Diffuse intrinsic pontine glioma (DIPG) remains the main cause of death in children with brain tumors. Given the inefficacy of numerous peripherally delivered agents to treat DIPG, convection enhanced delivery (CED) of therapeutic agents is a promising treatment modality. The purpose of this study was to determine which MR imaging type provides the best discrimination of intratumoral heterogeneity to guide future stereotactic implantation of CED catheters into the most cellular tumor regions. Patients ages 18years or younger with a diagnosis of DIPG from 2000 to 2015 were included. Radiographic heterogeneity index (HI) of the tumor was calculated by measuring the standard deviation of signal intensity of the tumor (SDTumor) normalized to the genu of the corpus callosum (SDCorpus Callosum). Four MR image types (T2-weighted, contrast-enhanced T1-weighted, FLAIR, and ADC) were analyzed at several time points both before and after radiotherapy and chemotherapy. HI values across these MR image types were compared and correlated with patient survival. MR images from 18 patients with DIPG were evaluated.

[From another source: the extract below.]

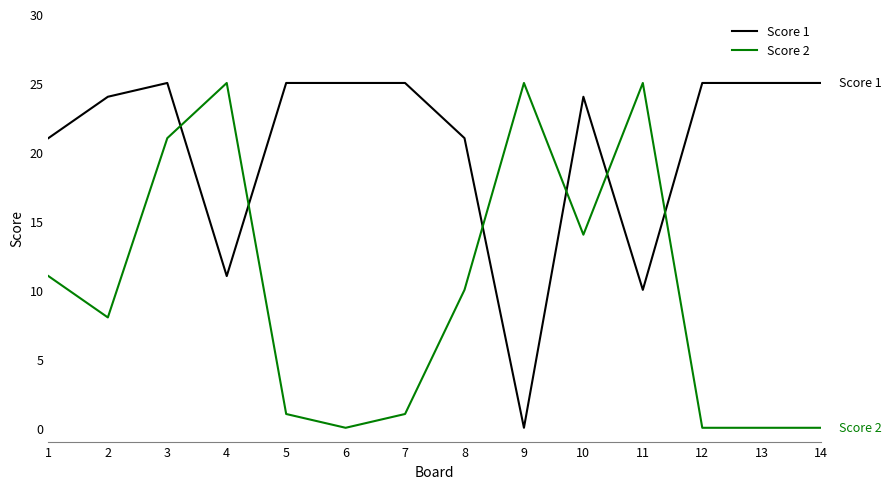

What is the spread (max minus min) of values at 5?

24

The mean survival ± standard deviation was 13.8 ± 13.7months. T2-weighted images had the highest HI (mean ± SD, 5.1 ± 2.5) followed by contrast-enhanced T1-weighted images (3.7 ± 1.5), FLAIR images (3.0 ± 1.1), and ADC maps (1.6 ± 0.4). ANOVA demonstrated that HI values were significantly higher for T2-weighted images than FLAIR (p < 0.01) and ADC (p < 0.0001). Following radiotherapy, T2-weighted and contrast-enhanced T1-weighted image HI values increased, while FLAIR and ADC HI values decreased. Univariate and multivariate analyses did not reveal a relationship between HI values and patient survival (p > 0.05). For children with DIPG, T2-weighted MRI demonstrates the greatest signal intensity variance suggesting tumor heterogeneity. Within this heterogeneity, T2-weighted signal hypointensity is known to correlate with increased cellularity and thus may represent a putative target for CED catheter placement in future clinical trials.